LEIDEN – Met slechts ‘zes’ zetels in de gemeenteraad zal de oppositie een nieuwe strategie moeten zoeken om het college van burgemeester en wethouders weerwerk te leveren. En daar kan de Leidse bevolking een grotere rol in spelen.
Mart Keuning maakte tijdens een korte schorsing ruim drie weken geleden, een snelle rekensom: 39 zetels in de gemeenteraad. Twaalf daarvan in de oppositie, waarvan er drie (Leefbaar Leiden en Partij voor de Dieren) hun eigen specifieke dossiers hebben waarop ze sturen, maar ook ook veel dossiers laten liggen. Blijven er welgeteld negen zetels over die het college over de gehele breedte probeert te controleren.

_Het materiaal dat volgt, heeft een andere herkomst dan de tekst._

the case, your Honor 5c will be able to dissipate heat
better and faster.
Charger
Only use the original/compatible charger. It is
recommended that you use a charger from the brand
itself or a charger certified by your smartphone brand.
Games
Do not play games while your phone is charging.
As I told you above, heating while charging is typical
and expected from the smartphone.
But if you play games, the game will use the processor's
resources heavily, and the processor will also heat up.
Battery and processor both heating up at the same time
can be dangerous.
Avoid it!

Van die negen zetels vertrokken Pieter Kos en Stéphanie Bakker van GroenLinks en (per 1 september) oud-wethouder Jan-Jaap de Haan van het CDA. Stuk voor stuk raspolitici met jaren ervaring. Negen min drie is zes: zes ervaren oppositiezetels in de Leidse raad, terwijl van het vorige college al wat lijken uit de kast zijn gevallen. Denk daarbij aan het tekort op de begroting en de problemen rondom het Aalmarktproject. En dan wacht ook nog de grootste operatie in het openbaar bestuur – het overhevelen van zorgtaken richting gemeente.
Natuurlijk nodigt de coalitie iedereen uit om structureel met het college mee te denken. Sterker: daar is met het bestuursakkoord voor getekend. Maar wat is die handtekening waard? Zolang de sfeer in het college van burgemeester en wethouders goed blijft, is er geen enkele reden om het draagvlak van beleid in de raad verder uit te breiden.
Overmacht
Dus zal het aankomen op politieke ervaring om vanuit de gemeenteraad toch een voet tussen de deur te krijgen. Kleine stapjes, slimme zetten, uitstekend op de hoogte zijn van spelregels en de tactische mogelijkheden die zij bieden. Maar die ervaring is dus vertrokken.
Het zou dan ook een strategische blunder zijn om vanuit de raad oppositie tegen het college te voeren. De numerieke overmacht is te groot. Om een kans te maken een politieke stempel op de stad te drukken, zal de oppositie dus andere manieren moeten vinden. Dat kan door meer uit de stad te halen: geen politieke, maar maatschappelijke oppositie. Niet vertrouwen op het spel binnen het stadhuis, maar vanuit de maatschappij doorgeven wat er in de stad gebeurt en moet gebeuren. Leefbaar Leiden doet het met de moskee aan de Ter Haarkade, de Partij voor de Dieren doet het met natuurgebieden in en rond Leiden en de ChristenUnie doet het met huisjesmelkers.
Twee oppositiepartijen missen nog een duidelijk speerpunt uit de stad. Het CDA moet nog wennen aan de nieuwe rol in de oppositie; er vallen nog iets te veel lijken uit hun kast – genoemde problemen zijn immers mede veroorzaakt door het college waar zij aan deelnamen. GroenLinks is nog te druk zich te hergroeperen nadat de top vertrok. GroenLinks zal zich op de natuurcamping opnieuw moeten uitvinden. De christendemocraten hebben dat al zo vaak gedaan dat ze daar een woord voor hebben: herbronnen.